Locate every line below that contains the string "Score" and copy each one out in full.

- **Recorded information**
Segment Open
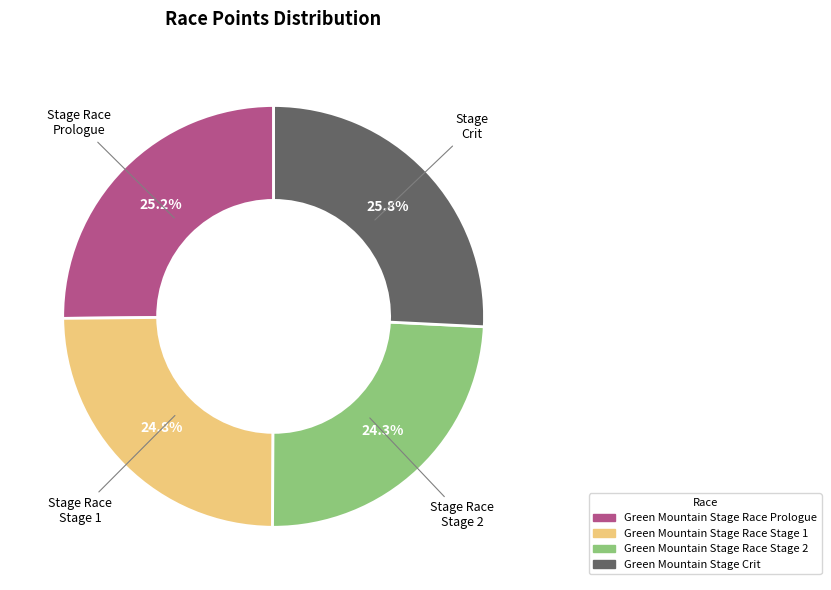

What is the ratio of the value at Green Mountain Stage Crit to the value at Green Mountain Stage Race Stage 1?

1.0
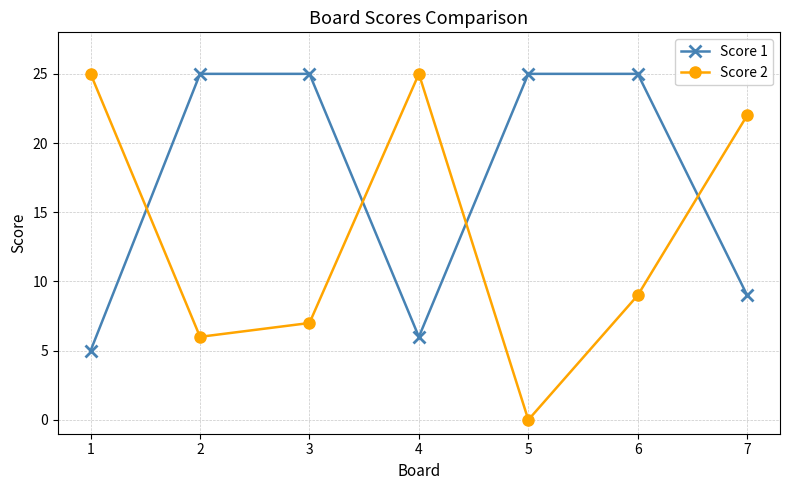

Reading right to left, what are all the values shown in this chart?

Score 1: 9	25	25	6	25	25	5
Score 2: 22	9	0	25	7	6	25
Segment Closed
Segment Open
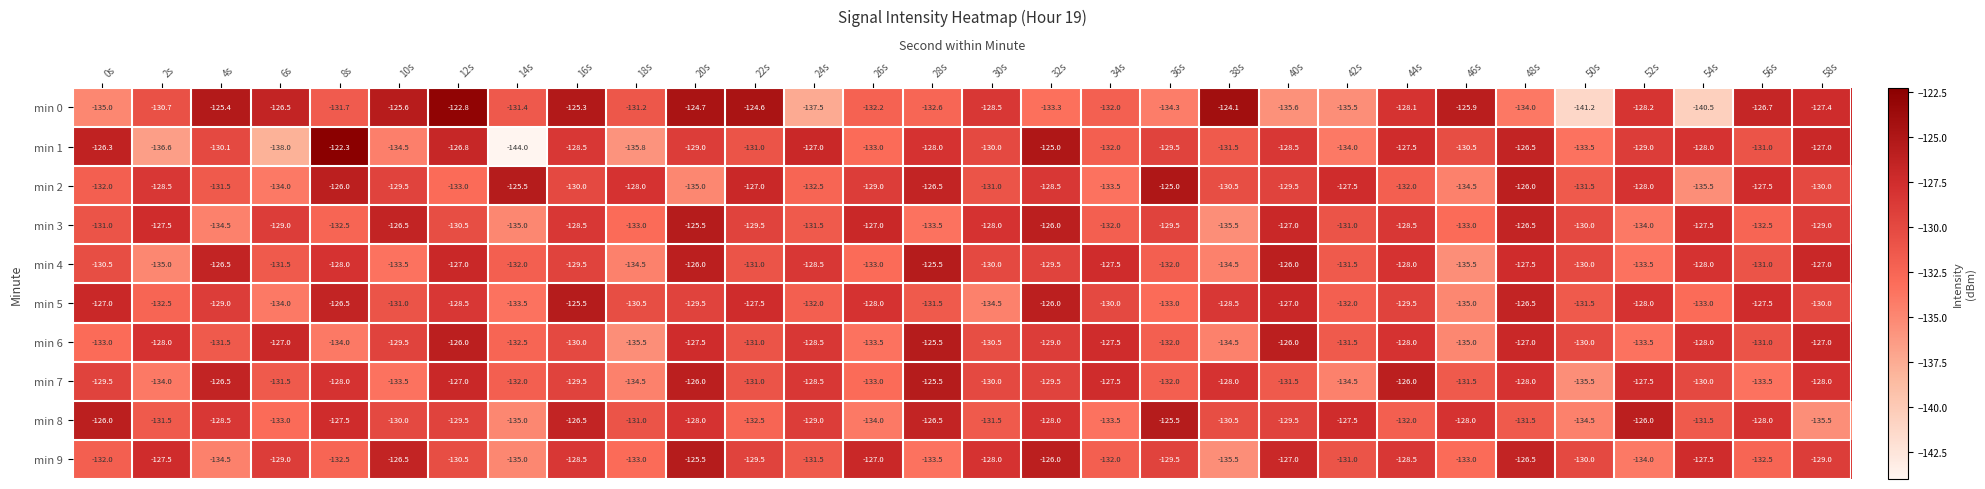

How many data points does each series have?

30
Segment Closed
Segment Open
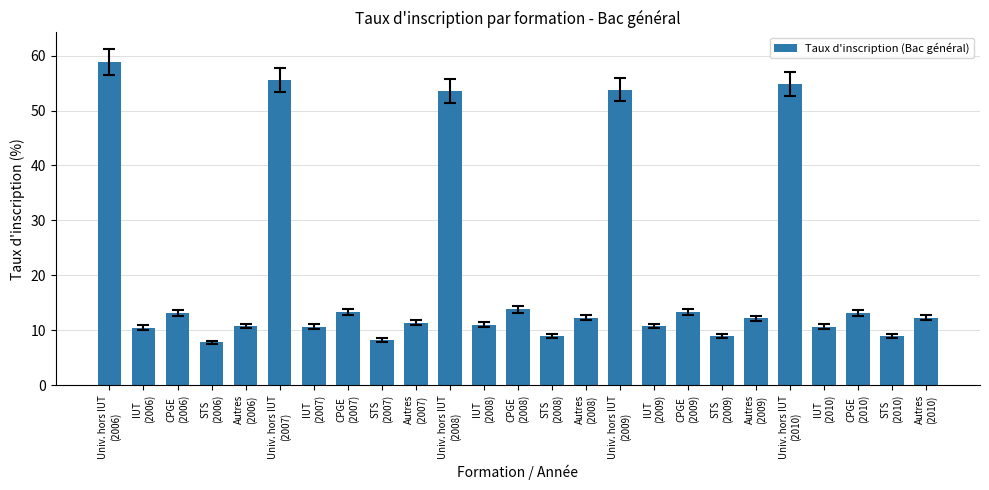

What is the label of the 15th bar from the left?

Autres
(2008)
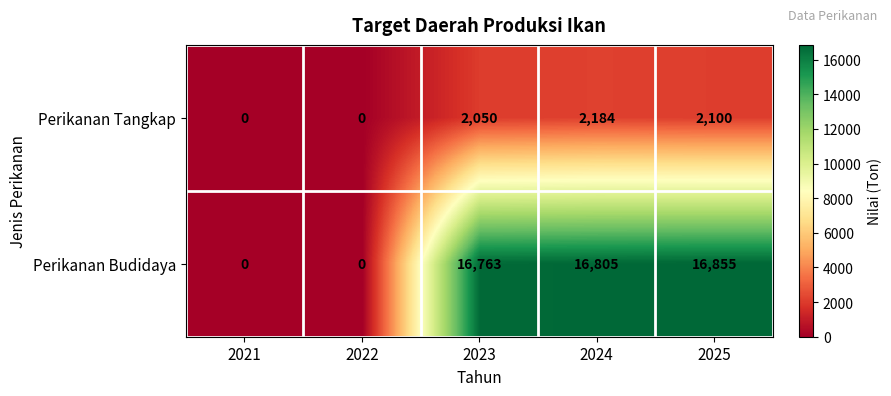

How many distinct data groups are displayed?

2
Segment Closed
- **Answer to this problem**
Score 1: 9	25	25	6	25	25	5
Score 2: 22	9	0	25	7	6	25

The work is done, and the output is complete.